Appeal for photos from phone box's village past

Katy Prickett
News imageGreg Horsford A red phone box standing in the corner of a garden against an ivy clad wall. The phone box looks in pristine condition after being refurbished. Greg Horsford
The phone box was once in use in Little Eversden, Cambridgeshire

The new owner of a red telephone box is appealing for photographs of when it was in use.

Greg Horsford has fulfilled a long-held desire to own one of the iconic boxes, which he was told originally came from Little Eversden, Cambridgeshire.

The retired police officer posted pictures of it being installed in his garden in Ickwell, near Biggleswade, Bedfordshire on a village social media site.

"If there are any pictures showing the box in the village prior to it being removed, I would be delighted to see them," he said.

News imageGreg Horsford A red phone box being craned into a garden over an ivy clad wall. The delivery driver is standing beside the phone box looking up at it as it dangles in mid air. Behind the wall is a lorry cab roof and another red phone box can just be glimpsed. Greg Horsford
The cast iron telephone box had to be craned into place in Greg Horsford's garden

The 57-year-old also posted photographs of the refurbished phone box being craned into his garden on the Haslingfield & Harlton Facebook group, thinking it would spark memories for people in nearby Little Eversden.

Horsford said: "I've always liked the phone boxes - so I went to a company in Newark that refurbishes them, strips them down, sand-blasts and repairs them.

"My wife's from Durham and I'm from Bedfordshire, so initially I asked if they had a phone box from either area; they said they had one from Cambridgeshire and I was born in Cambridge so I said, that would be great."

Little Eversden is about 20 miles (32km) from Ickwell.

The phone box is one of the K6 designs, designed by Sir Giles Gilbert Scott to commemorate the Silver Jubilee of the coronation of King George V in 1935.
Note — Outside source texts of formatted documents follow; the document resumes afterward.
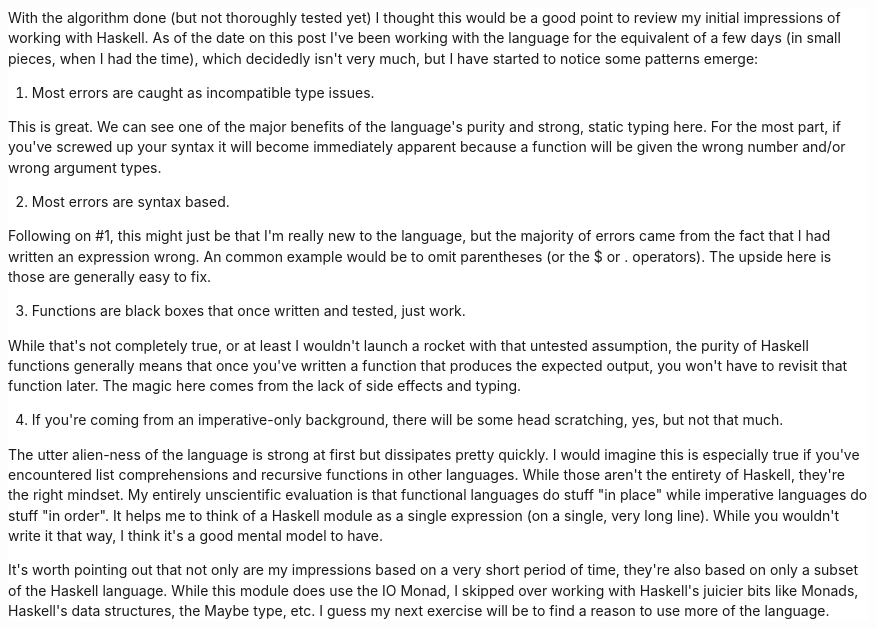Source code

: With the algorithm done (but not thoroughly tested yet) I thought this would be a good point to review my initial impressions of working with Haskell. As of the date on this post I've been working with the language for the equivalent of a few days (in small pieces, when I had the time), which decidedly isn't very much, but I have started to notice some patterns emerge:

1. Most errors are caught as incompatible type issues.

This is great. We can see one of the major benefits of the language's purity and strong, static typing here. For the most part, if you've screwed up your syntax it will become immediately apparent because a function will be given the wrong number and/or wrong argument types.

2. Most errors are syntax based.

Following on #1, this might just be that I'm really new to the language, but the majority of errors came from the fact that I had written an expression wrong. An common example would be to omit parentheses (or the $ or . operators). The upside here is those are generally easy to fix.

3. Functions are black boxes that once written and tested, just work.

While that's not completely true, or at least I wouldn't launch a rocket with that untested assumption, the purity of Haskell functions generally means that once you've written a function that produces the expected output, you won't have to revisit that function later. The magic here comes from the lack of side effects and typing.

4. If you're coming from an imperative-only background, there will be some head scratching, yes, but not that much.

The utter alien-ness of the language is strong at first but dissipates pretty quickly. I would imagine this is especially true if you've encountered list comprehensions and recursive functions in other languages. While those aren't the entirety of Haskell, they're the right mindset. My entirely unscientific evaluation is that functional languages do stuff "in place" while imperative languages do stuff "in order". It helps me to think of a Haskell module as a single expression (on a single, very long line). While you wouldn't write it that way, I think it's a good mental model to have.

It's worth pointing out that not only are my impressions based on a very short period of time, they're also based on only a subset of the Haskell language. While this module does use the IO Monad, I skipped over working with Haskell's juicier bits like Monads, Haskell's data structures, the Maybe type, etc. I guess my next exercise will be to find a reason to use more of the language.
About 60,000 of this type were installed across Britain between 1935 and 1968.

Just a few thousand remain, with some transformed into visitor information centres or museums.
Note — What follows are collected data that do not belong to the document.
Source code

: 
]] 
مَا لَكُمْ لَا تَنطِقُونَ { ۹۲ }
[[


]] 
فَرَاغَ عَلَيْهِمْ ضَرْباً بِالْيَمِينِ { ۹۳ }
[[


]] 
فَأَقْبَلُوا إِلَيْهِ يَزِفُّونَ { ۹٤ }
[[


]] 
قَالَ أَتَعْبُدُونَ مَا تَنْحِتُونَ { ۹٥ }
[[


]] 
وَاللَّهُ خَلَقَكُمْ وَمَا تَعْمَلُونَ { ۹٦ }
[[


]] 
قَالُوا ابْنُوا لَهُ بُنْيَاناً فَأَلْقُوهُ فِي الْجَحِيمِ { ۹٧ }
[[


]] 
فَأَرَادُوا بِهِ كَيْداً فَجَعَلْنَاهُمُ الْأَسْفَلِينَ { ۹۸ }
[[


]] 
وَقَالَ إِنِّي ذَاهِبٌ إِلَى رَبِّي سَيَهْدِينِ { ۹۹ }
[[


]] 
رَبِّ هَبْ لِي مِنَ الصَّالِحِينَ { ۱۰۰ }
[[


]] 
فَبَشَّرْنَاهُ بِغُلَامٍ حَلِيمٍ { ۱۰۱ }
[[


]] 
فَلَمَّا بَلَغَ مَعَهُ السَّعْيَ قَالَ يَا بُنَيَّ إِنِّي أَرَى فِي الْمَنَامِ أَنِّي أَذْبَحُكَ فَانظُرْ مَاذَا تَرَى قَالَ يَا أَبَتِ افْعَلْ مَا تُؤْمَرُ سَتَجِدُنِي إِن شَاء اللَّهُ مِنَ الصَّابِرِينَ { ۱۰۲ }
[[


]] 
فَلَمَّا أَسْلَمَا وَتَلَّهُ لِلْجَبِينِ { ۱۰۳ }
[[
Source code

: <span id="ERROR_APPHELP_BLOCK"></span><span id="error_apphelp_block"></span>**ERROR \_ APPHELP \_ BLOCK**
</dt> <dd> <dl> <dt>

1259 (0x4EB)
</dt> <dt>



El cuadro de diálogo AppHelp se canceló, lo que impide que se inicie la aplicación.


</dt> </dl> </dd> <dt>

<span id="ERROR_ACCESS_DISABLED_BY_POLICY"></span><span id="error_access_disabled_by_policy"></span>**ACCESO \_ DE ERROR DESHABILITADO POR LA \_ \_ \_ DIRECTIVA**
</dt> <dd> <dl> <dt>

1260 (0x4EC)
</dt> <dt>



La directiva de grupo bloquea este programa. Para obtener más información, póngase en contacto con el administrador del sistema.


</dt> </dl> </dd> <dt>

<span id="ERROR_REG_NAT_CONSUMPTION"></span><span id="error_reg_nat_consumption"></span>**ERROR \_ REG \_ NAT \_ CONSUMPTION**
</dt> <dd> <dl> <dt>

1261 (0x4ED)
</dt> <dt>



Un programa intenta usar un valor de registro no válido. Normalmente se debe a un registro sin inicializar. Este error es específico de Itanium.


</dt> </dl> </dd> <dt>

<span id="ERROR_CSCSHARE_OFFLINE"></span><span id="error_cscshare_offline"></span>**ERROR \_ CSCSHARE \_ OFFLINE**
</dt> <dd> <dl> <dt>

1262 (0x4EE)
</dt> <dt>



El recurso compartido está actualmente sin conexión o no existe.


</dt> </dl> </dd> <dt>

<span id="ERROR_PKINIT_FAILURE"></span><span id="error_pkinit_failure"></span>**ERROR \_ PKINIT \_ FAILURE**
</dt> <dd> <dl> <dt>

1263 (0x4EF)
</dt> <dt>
Villagers in Sharrington, near Holt in Norfolk, recently saved their phone box from being disconnected in an area where mobile phone signal is poor.

Horsford has memories of using the phone box in the village he grew up in.

"Sometimes the phone would just be ringing for no reason, you'd answer and someone would ask to speak to Peggy Wheatly and you'd have to run off and get her," he said.

"People didn't have telephones at home, so you'd just call the village phone box."